» **Document structure recognition data**

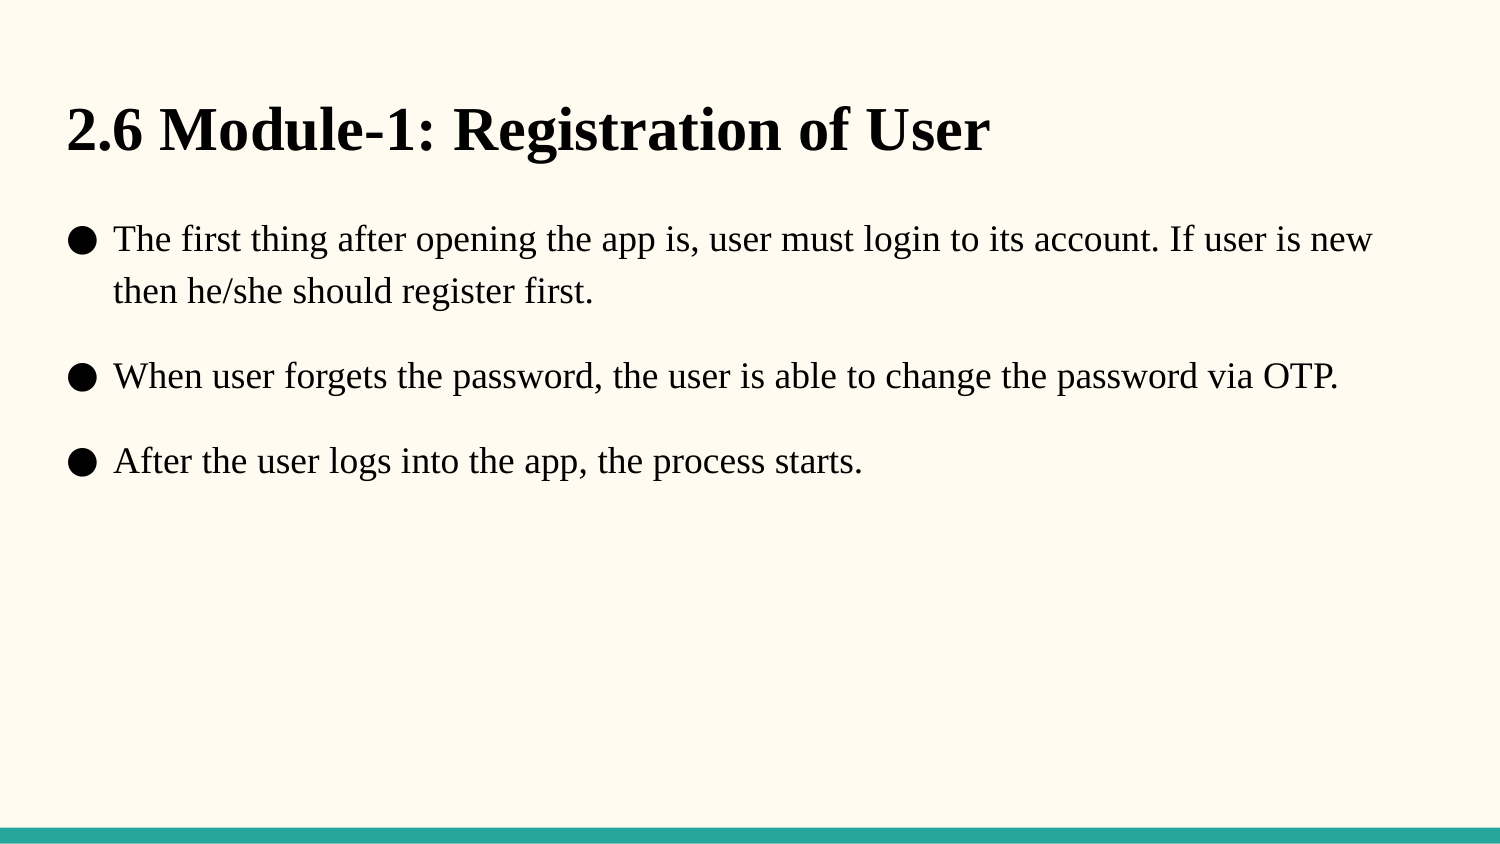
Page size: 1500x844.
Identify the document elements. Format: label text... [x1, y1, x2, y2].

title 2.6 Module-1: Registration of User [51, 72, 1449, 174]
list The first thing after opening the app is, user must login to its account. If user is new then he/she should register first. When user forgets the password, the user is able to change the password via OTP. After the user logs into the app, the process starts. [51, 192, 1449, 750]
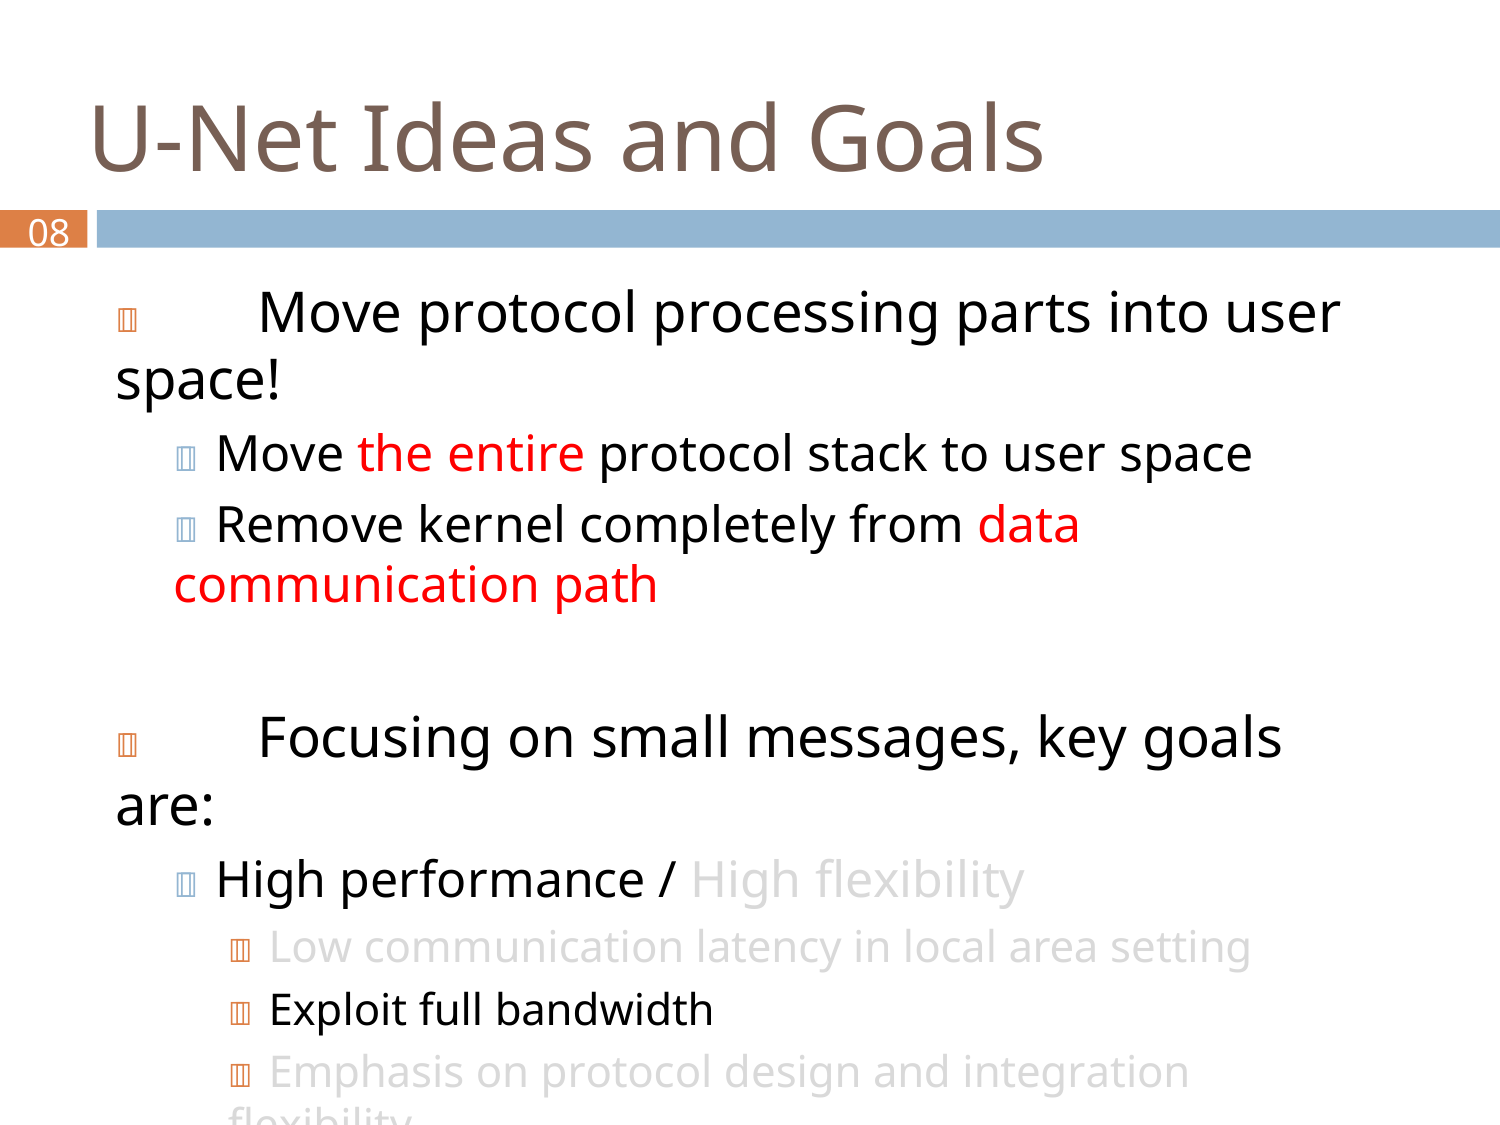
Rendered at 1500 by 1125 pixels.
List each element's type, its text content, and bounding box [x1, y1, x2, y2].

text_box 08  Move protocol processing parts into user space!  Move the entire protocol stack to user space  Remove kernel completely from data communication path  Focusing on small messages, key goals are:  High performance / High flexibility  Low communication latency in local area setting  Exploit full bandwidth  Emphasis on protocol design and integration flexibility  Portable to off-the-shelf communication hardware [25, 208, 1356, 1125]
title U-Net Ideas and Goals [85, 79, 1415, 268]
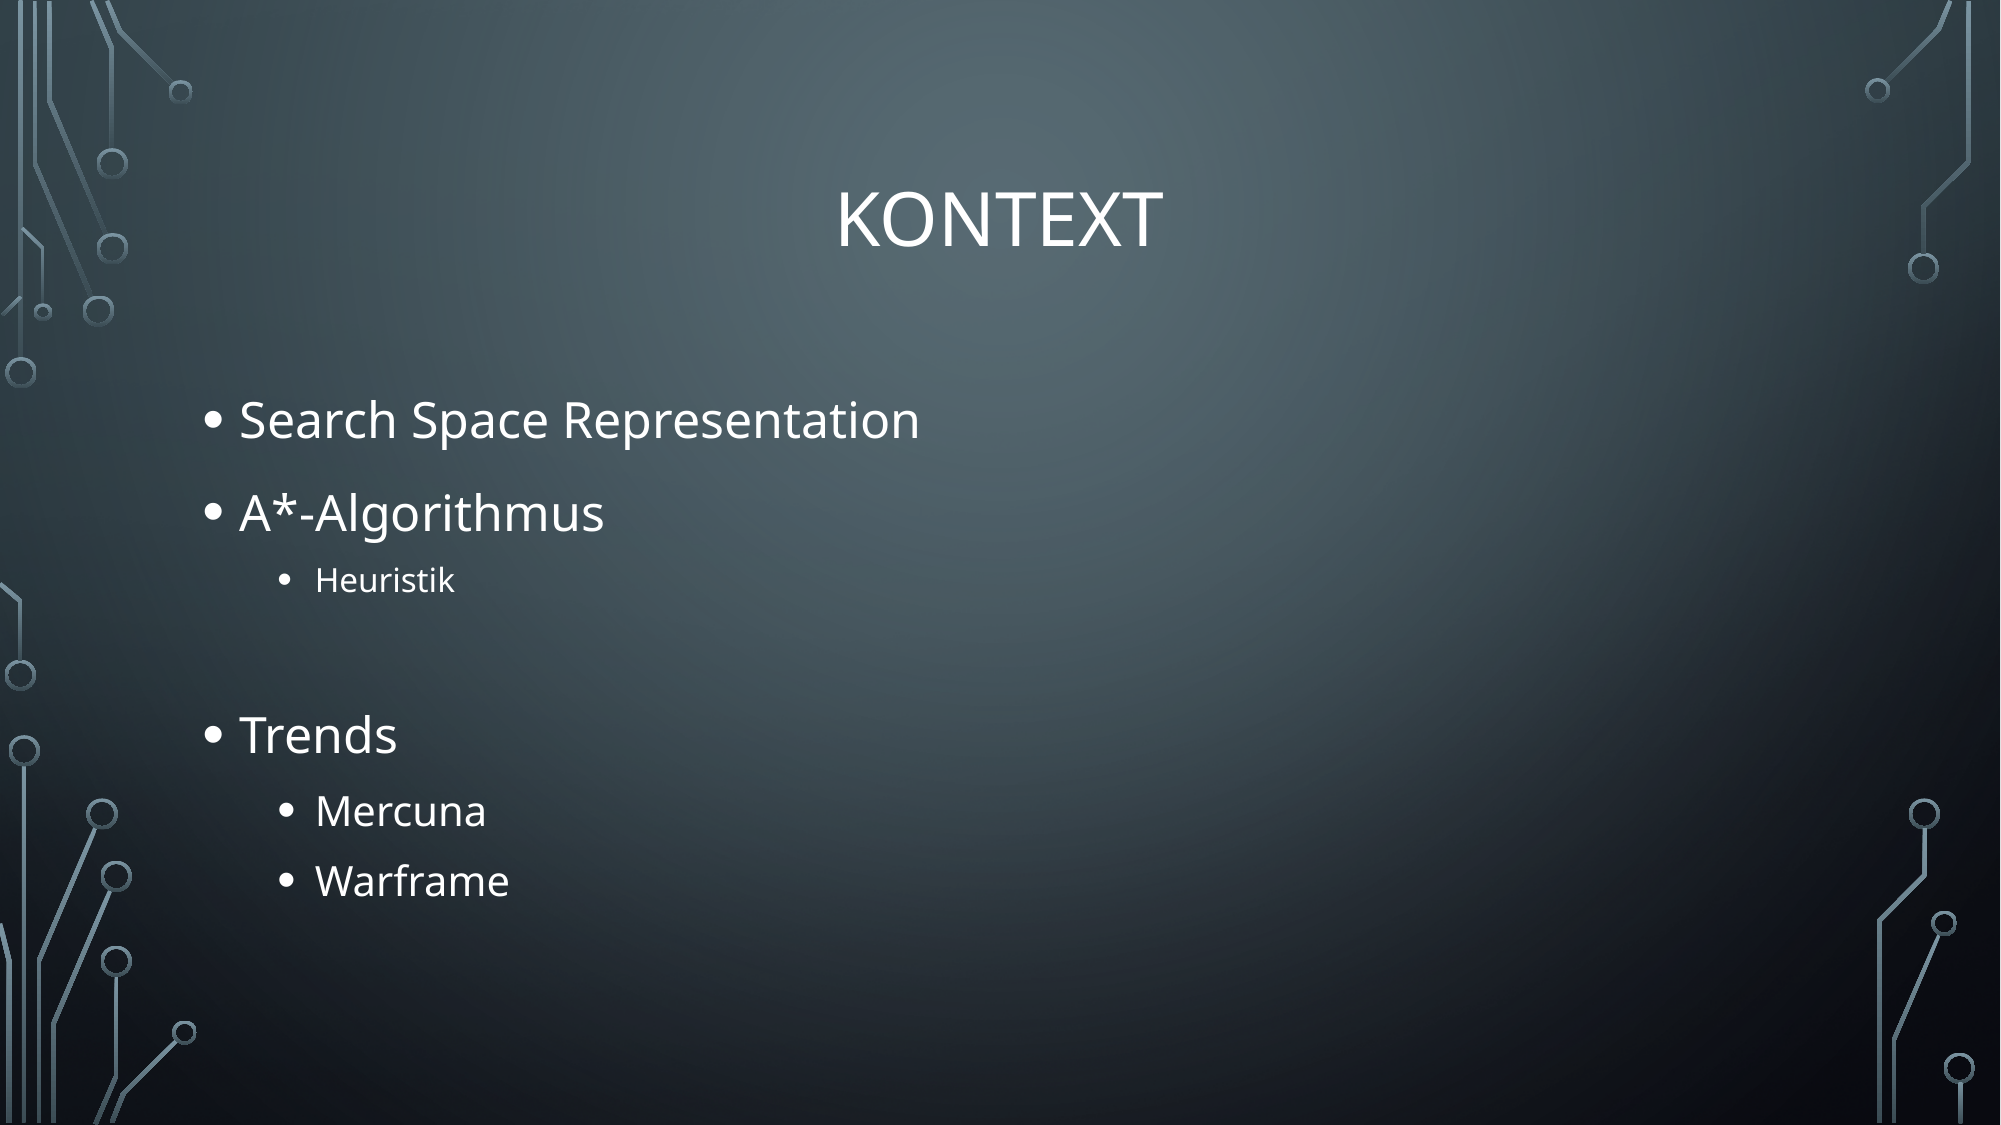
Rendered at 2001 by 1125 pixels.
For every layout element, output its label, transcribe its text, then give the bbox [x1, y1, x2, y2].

» **Instruction**
Nothing but the records above, retyped exactly and stripped of images, should appear in the answer.

» **Exercise result**
Page size: 1500x844.
Identify the document elements. Format: label text... [x1, y1, x2, y2].

title 2.6 Module-1: Registration of User [51, 72, 1449, 174]
list The first thing after opening the app is, user must login to its account. If user is new then he/she should register first. When user forgets the password, the user is able to change the password via OTP. After the user logs into the app, the process starts. [51, 192, 1449, 750]
Rendered at 1500 by 1125 pixels.
List each element's type, its text content, and bounding box [x1, y1, x2, y2].

text_box 08  Move protocol processing parts into user space!  Move the entire protocol stack to user space  Remove kernel completely from data communication path  Focusing on small messages, key goals are:  High performance / High flexibility  Low communication latency in local area setting  Exploit full bandwidth  Emphasis on protocol design and integration flexibility  Portable to off-the-shelf communication hardware [25, 208, 1356, 1125]
title U-Net Ideas and Goals [85, 79, 1415, 268]
Rendered at 2001 by 1125 pixels.
For every layout element, output its label, transcribe its text, then give the bbox [x1, y1, x2, y2].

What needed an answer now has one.